Scuola, visite mediche fiscali ultime notizie: nuovo messaggio Inps, chiarimenti su richiesta visita controllo

Sono dichiarazioni che indubbiamente faranno discutere quelle rilasciate dal presidente dell’Inps, Tito Boeri, nel corso di un’audizione alla Camera dei Deputati, a proposito delle visite fiscali e dei costi che l’Istituto Nazionale della Previdenza Sociale è costretto a sostenere.

Boeri, presidente Inps: ‘Ogni anno quasi 5 miliardi di spesa per malattie’

‘L’Inps riceve ogni anno circa 12 milioni di certificati di lavoratori privati assicurati per la malattia e 6 milioni di certificati di dipendenti pubblici nel cosiddetto Polo Unico. – ha dichiarato il numero uno della Previdenza italiana – A fronte di 18 milioni di certificati e, quindi, di malattie potenziali destinatarie di controlli medico fiscali, l’attuale capacità produttiva dell’Istituto, si attesta intorno al milione di visite di controllo all’anno, ossia il 5% (…) L’Inps spende ogni anno circa 2 miliardi di euro per indennità di malattia per i dipendenti privati che sono a carico delle imprese invece nei primi 3 giorni di assenza, mentre le giornate di assenza dei pubblici dipendenti valgono circa 2,8 miliardi su base annua quando vengono calcolati in termini di retribuzione corrisposta al lavoratore in caso di malattia’.

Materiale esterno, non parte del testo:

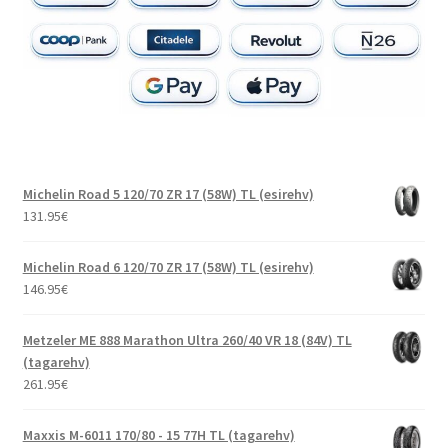
Michelin Road 5 120/70 ZR 17 (58W) TL (esirehv)
131.95
€
Michelin Road 6 120/70 ZR 17 (58W) TL (esirehv)
146.95
€
Metzeler ME 888 Marathon Ultra 260/40 VR 18 (84V) TL
(tagarehv)
261.95
€
Maxxis M-6011 170/80 - 15 77H TL (tagarehv)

Ecco perché, secondo Boeri, bisognerebbe operare una ‘selezione intelligente dei certificati medici per i quali disporre le visite mediche di controllo‘, una selezione che sta diventando essenziale per l’Inps.

Boeri lancia una stoccata a Salvini su Quota 100

Come riportato da Wallstreetitalia.com, il presidente dell’Inps, Tito Boeri, non ha perso occasione di lanciare una severa stilettata al vicepremier Matteo Salvini in merito alla questione legata alle pensioni e alla possibile quota 100 per tutti, come accesso anticipato alla pensione da inserire nella prossima Legge di Bilancio 2019.

‘La quota 100 costa 15 miliardi l’anno prossimo e venti miliardi a regime. Sono gli uffici tecnici dell’Inps che fanno le valutazioni. Screditare chi le fa è un esercizio pericoloso. E’ come spezzare il termometro al malato non si sa se bisogna dargli la tachipirina. Impedisce il controllo democratico’.